There are few brands that take as much pride in their heritage as Longines. Not surprising, really, when you consider that the winged hourglass brand pioneered the way for the reissue. In fact, the Saint-Imier manufacturer is so proud of their history that their own museum is home to more than 10,000 historic pieces, while the brand also routinely holds competitions around the world in search of their oldest watches.
Until recently, that honour fell to the 335th piece produced by Longines, but now, with the help of a dedicated Japanese-American collector, Longines have found a pocket watch with the serial number 183, dating the “savonnette” type silver pocket watch to the year 1867.

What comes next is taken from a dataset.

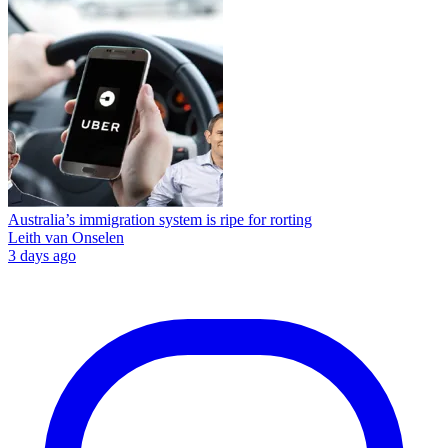
Australia’s immigration system is ripe for rorting
Leith van Onselen
3 days ago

A big year for Longines, 1867 was not only the same year that Longines began manufacturing their components under a single roof in their brand-new factory in the long meadows that the brand is named for, but also the year they began consecutively numbering the watches they produced. It was this system, as well as the brand’s diligent archiving of information, that made it possible for their historians and watchmakers to establish exactly when the pocket watch was made. Identifying it as one of the very first pocket watches to roll off the factory’s production line.
Typical of the watches that Longines produced at the time, a winged hourglass is engraved both on the movement and inside its cover, while a floral decoration and two blank crests adorn the front. The overall splendid condition of the watch, as well as its still properly functioning mechanically wound-up movement, proved to be a major find for the historic manufacturer of timepieces.